**WHAT NEEDS TO BE DONE:**
In full and without error, repeat the entries below.

[RECORDS PROVIDED Boundary: Start]

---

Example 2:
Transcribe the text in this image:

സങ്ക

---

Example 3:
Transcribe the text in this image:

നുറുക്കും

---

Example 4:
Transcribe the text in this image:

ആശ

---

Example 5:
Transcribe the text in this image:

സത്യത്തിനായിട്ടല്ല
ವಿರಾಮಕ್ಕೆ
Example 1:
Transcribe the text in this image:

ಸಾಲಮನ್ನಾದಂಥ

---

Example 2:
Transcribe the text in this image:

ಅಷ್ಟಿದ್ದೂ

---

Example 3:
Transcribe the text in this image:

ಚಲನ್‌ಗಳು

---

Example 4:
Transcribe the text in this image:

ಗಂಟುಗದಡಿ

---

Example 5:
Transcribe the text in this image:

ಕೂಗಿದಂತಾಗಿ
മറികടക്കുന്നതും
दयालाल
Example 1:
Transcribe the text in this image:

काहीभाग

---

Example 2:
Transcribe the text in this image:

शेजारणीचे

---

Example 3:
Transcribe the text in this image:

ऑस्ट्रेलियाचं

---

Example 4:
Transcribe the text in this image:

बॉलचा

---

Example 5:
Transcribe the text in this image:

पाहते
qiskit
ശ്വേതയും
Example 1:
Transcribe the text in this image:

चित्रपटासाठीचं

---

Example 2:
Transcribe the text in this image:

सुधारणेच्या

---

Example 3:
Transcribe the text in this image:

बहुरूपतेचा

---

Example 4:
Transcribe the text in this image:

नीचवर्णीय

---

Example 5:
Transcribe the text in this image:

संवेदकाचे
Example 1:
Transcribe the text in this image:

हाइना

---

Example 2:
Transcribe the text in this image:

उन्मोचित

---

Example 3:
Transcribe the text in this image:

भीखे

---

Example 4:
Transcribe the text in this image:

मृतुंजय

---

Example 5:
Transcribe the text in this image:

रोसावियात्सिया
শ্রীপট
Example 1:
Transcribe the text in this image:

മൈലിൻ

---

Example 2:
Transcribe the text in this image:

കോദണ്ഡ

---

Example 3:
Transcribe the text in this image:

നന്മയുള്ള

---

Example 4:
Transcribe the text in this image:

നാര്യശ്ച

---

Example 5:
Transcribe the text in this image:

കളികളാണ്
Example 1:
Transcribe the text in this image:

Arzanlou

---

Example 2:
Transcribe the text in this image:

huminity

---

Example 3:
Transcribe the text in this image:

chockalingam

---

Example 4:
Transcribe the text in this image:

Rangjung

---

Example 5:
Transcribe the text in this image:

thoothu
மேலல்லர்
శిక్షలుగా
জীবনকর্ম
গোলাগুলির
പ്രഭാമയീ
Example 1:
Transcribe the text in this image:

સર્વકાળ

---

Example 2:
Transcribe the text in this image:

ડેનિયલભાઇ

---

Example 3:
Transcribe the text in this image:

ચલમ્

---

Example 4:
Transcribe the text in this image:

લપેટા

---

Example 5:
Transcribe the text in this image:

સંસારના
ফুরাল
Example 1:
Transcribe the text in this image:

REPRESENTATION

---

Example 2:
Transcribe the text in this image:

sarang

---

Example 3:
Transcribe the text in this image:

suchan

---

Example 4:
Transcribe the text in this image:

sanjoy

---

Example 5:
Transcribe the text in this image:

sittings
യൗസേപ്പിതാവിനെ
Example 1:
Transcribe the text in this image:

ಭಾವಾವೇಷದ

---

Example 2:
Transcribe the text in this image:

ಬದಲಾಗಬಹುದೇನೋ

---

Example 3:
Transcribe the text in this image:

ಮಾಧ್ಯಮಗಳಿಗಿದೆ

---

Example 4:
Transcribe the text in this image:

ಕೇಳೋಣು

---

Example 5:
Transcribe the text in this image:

[RECORDS PROVIDED Boundary: End]

**ANSWER TO THIS PROBLEM:**
---

Example 2:
Transcribe the text in this image:

സങ്ക

---

Example 3:
Transcribe the text in this image:

നുറുക്കും

---

Example 4:
Transcribe the text in this image:

ആശ

---

Example 5:
Transcribe the text in this image:

സത്യത്തിനായിട്ടല്ല
ವಿರಾಮಕ್ಕೆ
Example 1:
Transcribe the text in this image:

ಸಾಲಮನ್ನಾದಂಥ

---

Example 2:
Transcribe the text in this image:

ಅಷ್ಟಿದ್ದೂ

---

Example 3:
Transcribe the text in this image:

ಚಲನ್‌ಗಳು

---

Example 4:
Transcribe the text in this image:

ಗಂಟುಗದಡಿ

---

Example 5:
Transcribe the text in this image:

ಕೂಗಿದಂತಾಗಿ
മറികടക്കുന്നതും
दयालाल
Example 1:
Transcribe the text in this image:

काहीभाग

---

Example 2:
Transcribe the text in this image:

शेजारणीचे

---

Example 3:
Transcribe the text in this image:

ऑस्ट्रेलियाचं

---

Example 4:
Transcribe the text in this image:

बॉलचा

---

Example 5:
Transcribe the text in this image:

पाहते
qiskit
ശ്വേതയും
Example 1:
Transcribe the text in this image:

चित्रपटासाठीचं

---

Example 2:
Transcribe the text in this image:

सुधारणेच्या

---

Example 3:
Transcribe the text in this image:

बहुरूपतेचा

---

Example 4:
Transcribe the text in this image:

नीचवर्णीय

---

Example 5:
Transcribe the text in this image:

संवेदकाचे
Example 1:
Transcribe the text in this image:

हाइना

---

Example 2:
Transcribe the text in this image:

उन्मोचित

---

Example 3:
Transcribe the text in this image:

भीखे

---

Example 4:
Transcribe the text in this image:

मृतुंजय

---

Example 5:
Transcribe the text in this image:

रोसावियात्सिया
শ্রীপট
Example 1:
Transcribe the text in this image:

മൈലിൻ

---

Example 2:
Transcribe the text in this image:

കോദണ്ഡ

---

Example 3:
Transcribe the text in this image:

നന്മയുള്ള

---

Example 4:
Transcribe the text in this image:

നാര്യശ്ച

---

Example 5:
Transcribe the text in this image:

കളികളാണ്
Example 1:
Transcribe the text in this image:

Arzanlou

---

Example 2:
Transcribe the text in this image:

huminity

---

Example 3:
Transcribe the text in this image:

chockalingam

---

Example 4:
Transcribe the text in this image:

Rangjung

---

Example 5:
Transcribe the text in this image:

thoothu
மேலல்லர்
శిక్షలుగా
জীবনকর্ম
গোলাগুলির
പ്രഭാമയീ
Example 1:
Transcribe the text in this image:

સર્વકાળ

---

Example 2:
Transcribe the text in this image:

ડેનિયલભાઇ

---

Example 3:
Transcribe the text in this image:

ચલમ્

---

Example 4:
Transcribe the text in this image:

લપેટા

---

Example 5:
Transcribe the text in this image:

સંસારના
ফুরাল
Example 1:
Transcribe the text in this image:

REPRESENTATION

---

Example 2:
Transcribe the text in this image:

sarang

---

Example 3:
Transcribe the text in this image:

suchan

---

Example 4:
Transcribe the text in this image:

sanjoy

---

Example 5:
Transcribe the text in this image:

sittings
യൗസേപ്പിതാവിനെ
Example 1:
Transcribe the text in this image:

ಭಾವಾವೇಷದ

---

Example 2:
Transcribe the text in this image:

ಬದಲಾಗಬಹುದೇನೋ

---

Example 3:
Transcribe the text in this image:

ಮಾಧ್ಯಮಗಳಿಗಿದೆ

---

Example 4:
Transcribe the text in this image:

ಕೇಳೋಣು

---

Example 5:
Transcribe the text in this image:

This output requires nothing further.